Daratumumab, Carfilzomib, Lenalidomide, and Dexamethasone for Newly Diagnosed Multiple Myeloma

The MASTER clinical trial utilized a combination therapy of daratumumab, carfilzomib, lenalidomide, and dexamethasone (Dara-KRd) to treat newly diagnosed multiple myeloma (NDMM). The prosecution employed next-generation sequencing (NGS) to assess minimal residual disease (MRD) and determine the appropriate use and duration of Dara-KRd following autologous hematopoietic cell transplantation (AHCT). Patients with two consecutive MRD-negative assessments were considered for treatment cessation. This multicenter, single-arm, phase II clinical trial included newly diagnosed multiple myeloma (NDMM) patients with planned enrichment for high-risk cytogenetic abnormalities (HRCAs). The patients underwent Dara-KRd induction, AHCT, and Dara-KRd consolidation, as per their MRD status. Minimal residual disease (MRD) was assessed using next-generation sequencing after induction therapy, after autologous hematopoietic cell transplantation, and at intervals of four cycles (up to a maximum of eight cycles) during consolidation therapy. The study’s primary endpoint was the attainment of minimal residual disease negativity, defined as a level below 10-5. Patients who have achieved two consecutive negative assessments for the minimal residual disease have been enrolled in a program of MRD surveillance without active treatment.

Of the 123 participants, 43% did not exhibit any High-Risk Coronary Artery (HRCA) symptoms, 37% displayed one HRCA symptom, and 20% presented with two or more HRCA symptoms. The median age of the subjects was 60 years, ranging from 36 to 79 years. Additionally, 96% of the participants had a minimal residual disease trackable by next-generation sequencing. The median duration of follow-up for the study was 25.1 months. 80% of the patients achieved minimal residual disease negativity, with 78%, 82%, and 79% of patients with 0, 1, and 2+ high-risk cytogenetic abnormalities (HRCA), respectively. Additionally, 66% of patients attained MRD levels below 10-6, and 71% achieved two consecutive MRD-negative assessments during therapy, thereby entering treatment-free surveillance. The two-year progression-free survival rate was found to be 87%. Patients with 0, 1, and 2 or more high-risk chromosomal abnormalities had survival rates of 91%, 97%, and 58%, respectively. The 12-month cumulative incidence of minimal residual disease resurgence or progression following therapy cessation was 4%, 0%, and 27% for patients with 0, 1, or 2+ high-risk chromosomal abnormalities, respectively. The prevalent severe adverse events observed were pneumonia (6%) and venous thromboembolism (3%).

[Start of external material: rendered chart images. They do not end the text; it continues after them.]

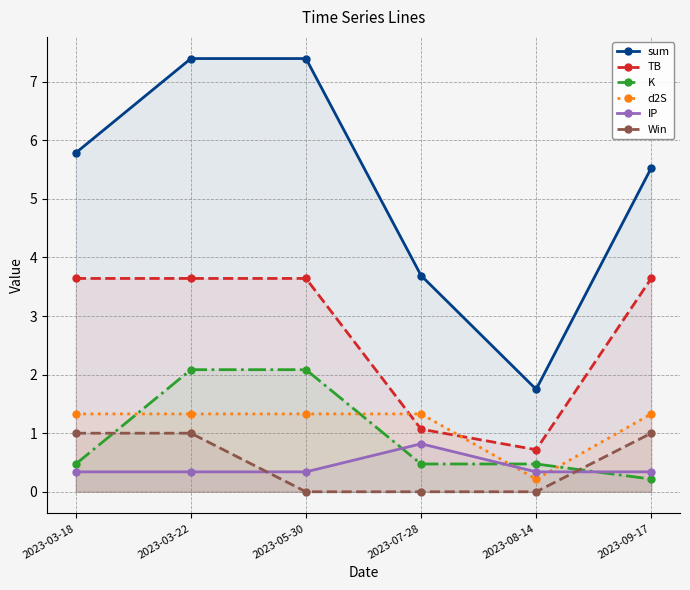

Reading right to left, transcribe all the data shown in this chart.

sum: 2023-09-17=5.5	2023-08-14=1.7	2023-07-28=3.7	2023-05-30=7.4	2023-03-22=7.4	2023-03-18=5.8
TB: 2023-09-17=3.6	2023-08-14=0.7	2023-07-28=1.1	2023-05-30=3.6	2023-03-22=3.6	2023-03-18=3.6
K: 2023-09-17=0.2	2023-08-14=0.5	2023-07-28=0.5	2023-05-30=2.1	2023-03-22=2.1	2023-03-18=0.5
d2S: 2023-09-17=1.3	2023-08-14=0.2	2023-07-28=1.3	2023-05-30=1.3	2023-03-22=1.3	2023-03-18=1.3
IP: 2023-09-17=0.3	2023-08-14=0.3	2023-07-28=0.8	2023-05-30=0.3	2023-03-22=0.3	2023-03-18=0.3
Win: 2023-09-17=1.0	2023-08-14=0.0	2023-07-28=0.0	2023-05-30=0.0	2023-03-22=1.0	2023-03-18=1.0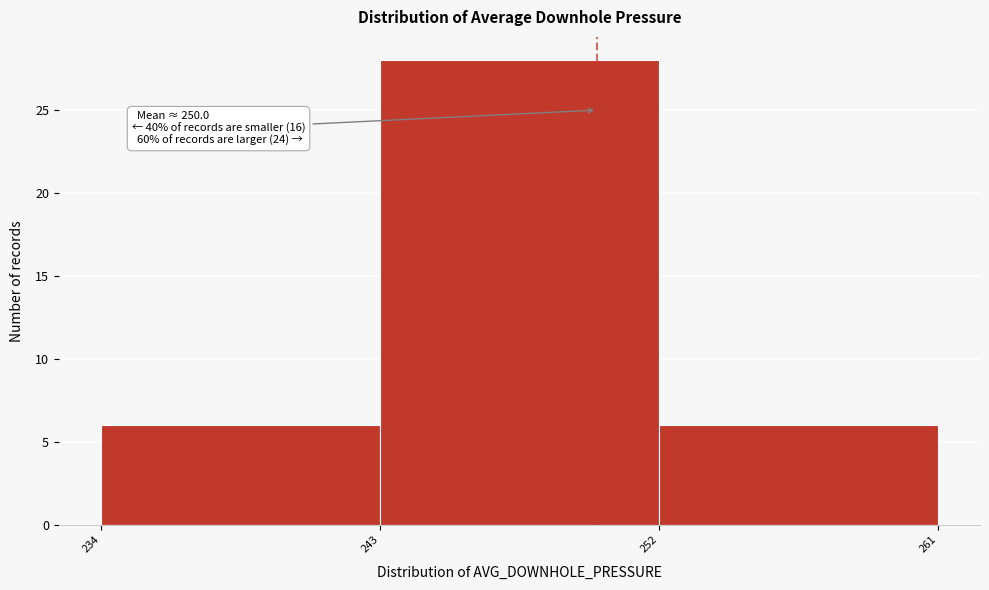

Which range on the x-axis has the tallest bar?

243 to 252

The utilization of Dara-KRd, AHCT, and MRD response-adapted consolidation in the treatment of newly diagnosed multiple myeloma patients results in a significant proportion of patients achieving minimal residual disease negativity. This approach presented the possibility of minimal residual disease monitoring as a substitute for continuous maintenance therapy for patients with zero or one high-risk cytogenetic abnormality.

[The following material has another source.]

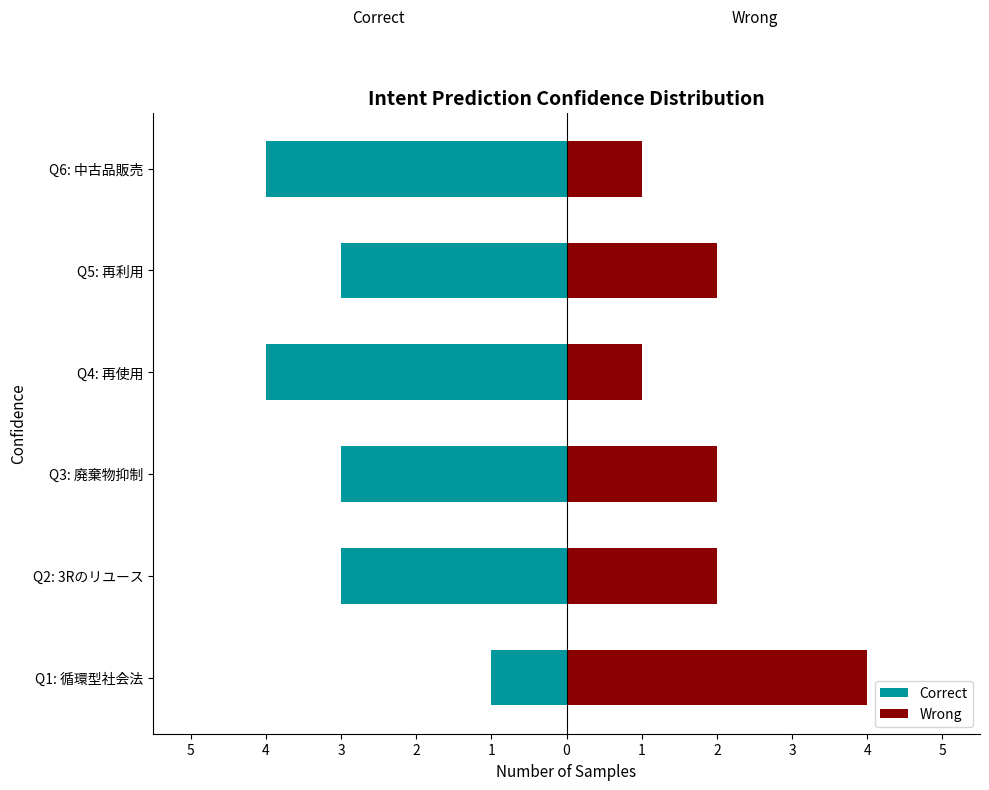

What is the value of the Correct bar at the 5th from the left?

-3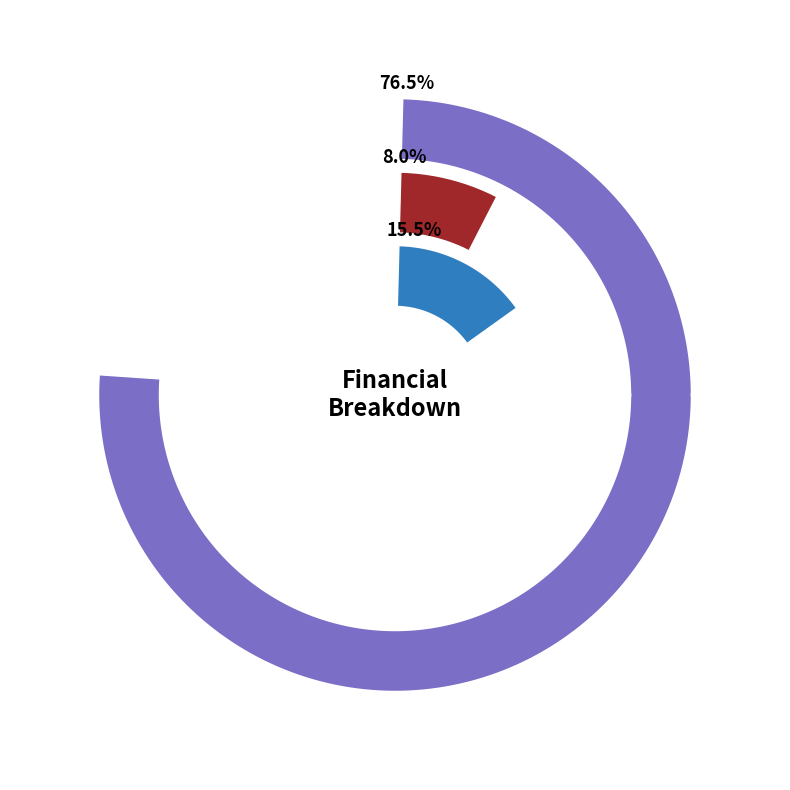

What is the ratio of the value at Total Revenues to the value at Total Operation Fixed Costs?

4.9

Source:https://pubmed.ncbi.nlm.nih.gov/34898239/

Clinical Trial:https://clinicaltrials.gov/ct2/show/NCT03224507

Costa LJ, Chhabra S, Medvedova E, Dholaria BR, Schmidt TM, Godby KN, Silbermann R, Dhakal B, Bal S, Giri S, D’Souza A, Hall A, Hardwick P, Omel J, Cornell RF, Hari P, Callander NS. Daratumumab, Carfilzomib, Lenalidomide, and Dexamethasone With Minimal Residual Disease Response-Adapted Therapy in Newly Diagnosed Multiple Myeloma. J Clin Oncol. 2022 Sep 1;40(25):2901-2912. doi: 10.1200/JCO.21.01935. Epub 2021 Dec 13. PMID: 34898239.